The film clip to sentimental British crooner James Blunt’s somewhat drippy ode to unrequited love, “You’re Beautiful”, concludes with the rejected protagonist leaping from a snow capped cliff to his death, apparently adhering to a Japanese suicide tradition of shedding one’s upper body clothes and shoes prior to soaring from a great height.

Although it’s purely a performance, Blunt’s clip and song could be seen to be reflective of many young Cambodians’ views and ideals of love - many holding the assumption love is the be all and end all.

According to a Radio Free Asia report, broadcast on September 21, 400 Cambodians committed suicide in 2009 and that number jumped to 500 in 2010.

While one cannot assume love or rejection was an instigator for these deaths, authorities have suggested a significant number said unrequited love and infidelity was often involved.

A police officer often stationed on Chruychongva Bridge said he had witnessed many suicides, with a higher number of females leaping from the bridge.

“Each year many people jump into the river, attempting to kill themselves, and I am sure there are many reasons at play, but personally I have noticed that most of them are young women and girls who have been cheated on by their lovers or have broken hearts,” he said.

Chao Phurin, a 28-year-old who recently suffered from broken heart, said parents were often at the root of the problem.

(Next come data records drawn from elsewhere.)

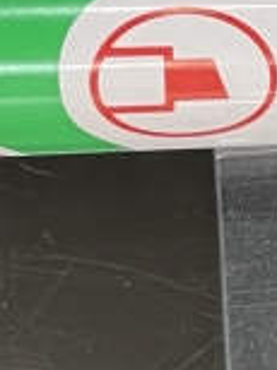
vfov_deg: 11.7
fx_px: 1808
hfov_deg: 8.2
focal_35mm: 169
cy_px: 101
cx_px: 626
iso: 200
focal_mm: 4.2
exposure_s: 1/50
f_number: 1.6
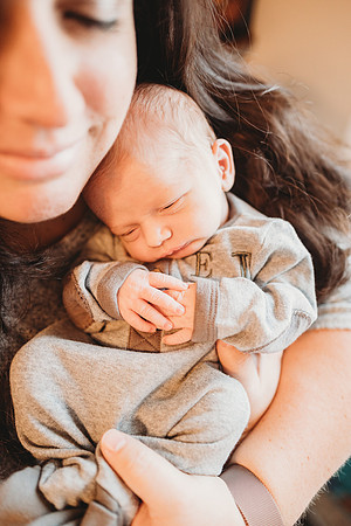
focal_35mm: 24
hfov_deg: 53.1
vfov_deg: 73.7
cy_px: 263
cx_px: 176
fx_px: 351
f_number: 2.2
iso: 500
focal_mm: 24
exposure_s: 1/160
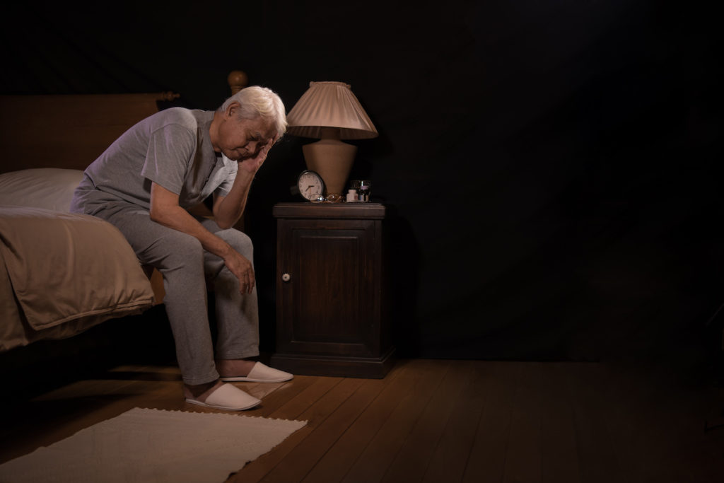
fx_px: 805
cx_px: 362
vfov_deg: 33.4
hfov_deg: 48.5
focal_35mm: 40
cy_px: 242
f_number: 2.8
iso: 400
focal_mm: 40
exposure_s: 1/40
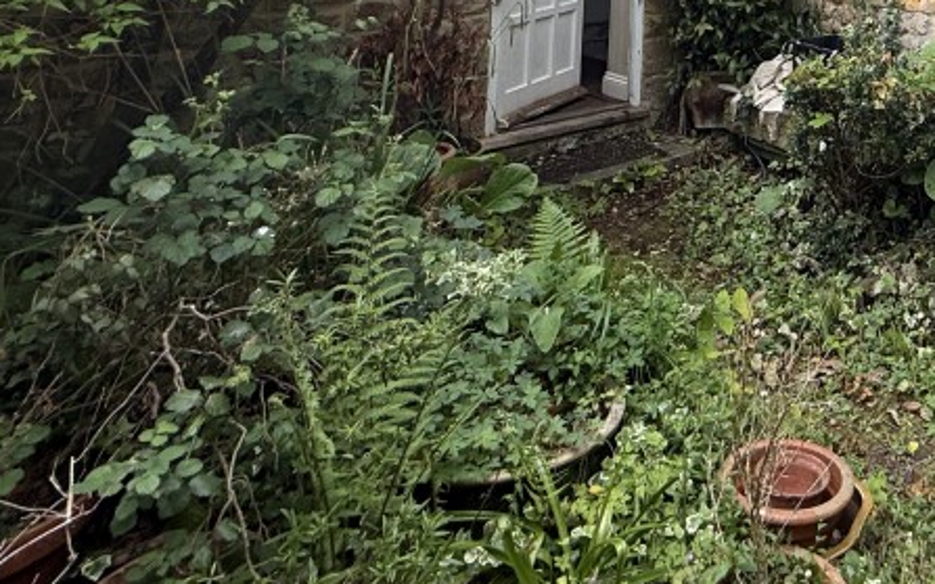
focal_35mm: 34
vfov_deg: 28.9
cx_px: 916
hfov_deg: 47.9
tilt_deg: +5.3
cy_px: -209
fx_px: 866
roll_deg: -0.7
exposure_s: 1/405
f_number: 2.2
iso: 64
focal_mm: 2.22
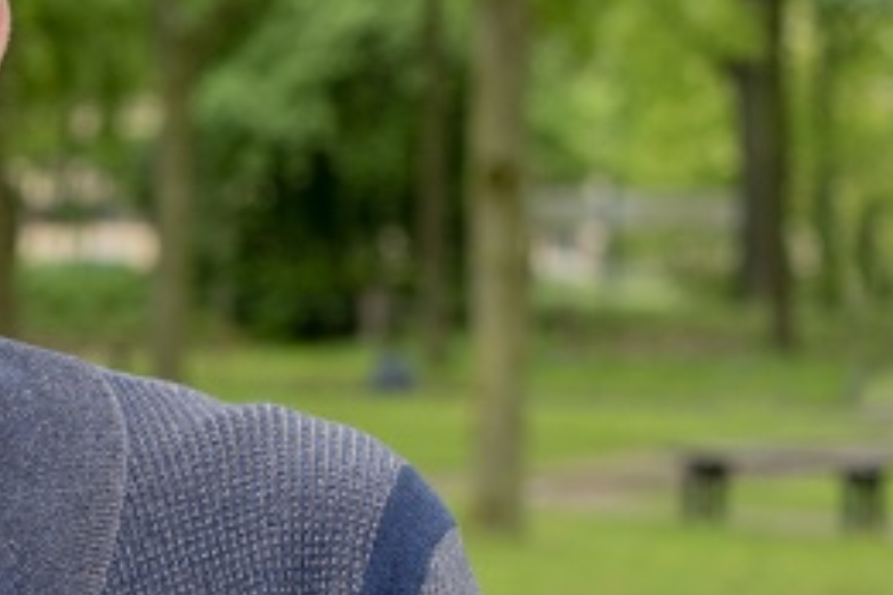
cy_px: 275
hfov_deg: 12.9
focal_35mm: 153
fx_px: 3795
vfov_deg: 9.0
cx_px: -328
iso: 400
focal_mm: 50
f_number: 4.5
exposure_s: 1/80
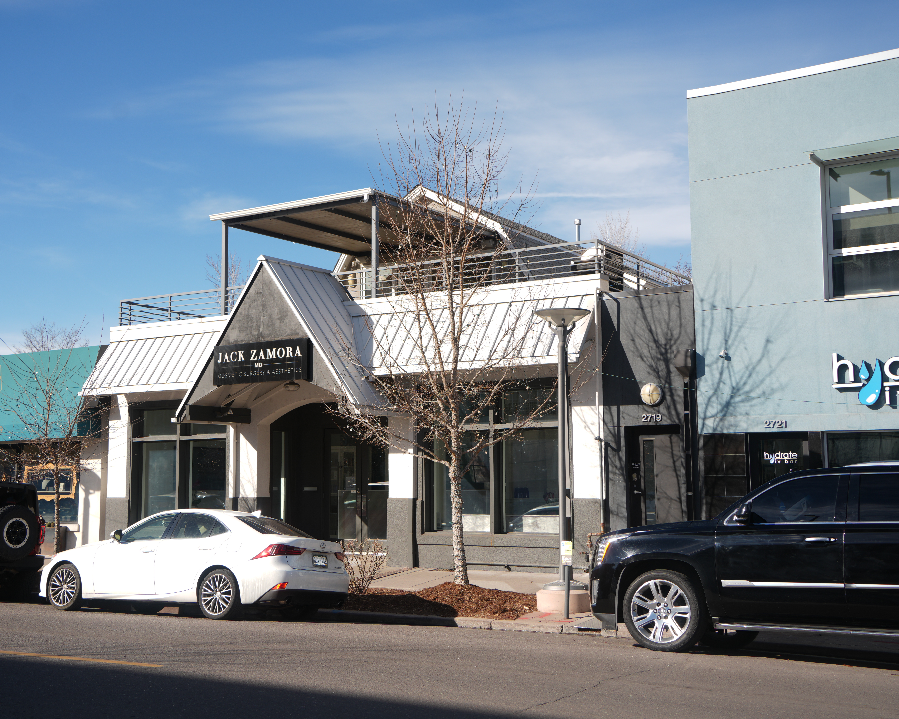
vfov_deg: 34.2
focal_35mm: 44
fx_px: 1171
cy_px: 359
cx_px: 384
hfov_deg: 41.9
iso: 50
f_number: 5.6
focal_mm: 39
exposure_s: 1/250
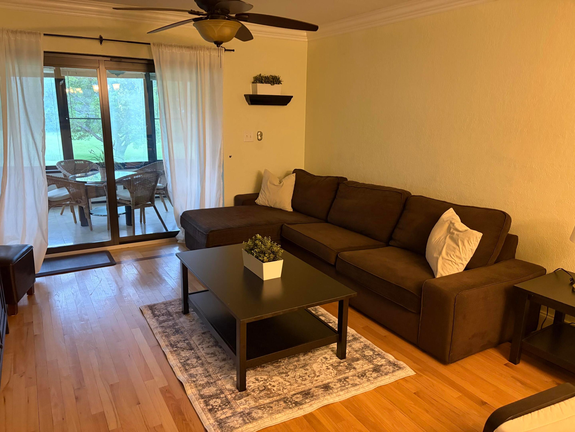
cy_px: 216
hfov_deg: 67.3
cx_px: 288
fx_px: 432
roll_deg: +0.9
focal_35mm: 26
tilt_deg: -12.7
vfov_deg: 53.1
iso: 500
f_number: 1.6
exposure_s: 1/60
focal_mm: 5.96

“I felt furious when my lover could not marry me because her parents didn’t want her to be with me. I felt furious and sorry for myself and hated the ancestors too,” he said.

He adds, “This feeling is difficult to explain, but I just know that it upsets me because I missed what I was going to get.”

Many other Khmer sweethearts face discrimination from each other’s families, particularly as more abandon the arranged marriages preferred by their ancestors for generations, in favour of finding their own “true love.”

Chea Sotheary, 29, said love had caused her great heartache. Her parents rejected her lover as he had a low-paying job selling songs and ringtones for mobile phones.

“At first, my family didn’t like the man I was in love with, and they were very serious in their attempts to separate us, saying he didn’t have a proper job,” she said.

However Sothery and her now-husband didn’t give up easily and made sure they emphasised to her family the strength of their commitment to each other.

“I tried to persuade my parents, while he tried to save money for months by eating only noodles, to buy a box to sell phones. From one phone a day, he then managed to sell a hundred and then a thousand a day,” she remarked softly.

As a mother of nine children, Nov Ry, 70, recalls her past and explains the reason she rejected many of her children’s suitors.

“Marriage is important in Cambodian culture and everyone should avoid marrying twice, so we must take time to consider marriage partners.

She said she and her husband did not want to interrupt “true love,” but her children had not been mature enough to judge their partners’ characters, so she was forced to reject some of their suitors.

Professor Srun Hour, psychology lecturer at the Royal University of Phnom Penh, explained that “When people in love meet obstacles that are very difficult or impossible to solve, they begin to devalue themselves and sadly many end up taking drastic measures such as committing suicide.”

He said it was important to accept the truth when it came to matters of the heart.

“However, we first should try our best before giving up, and we still give ourselves air.”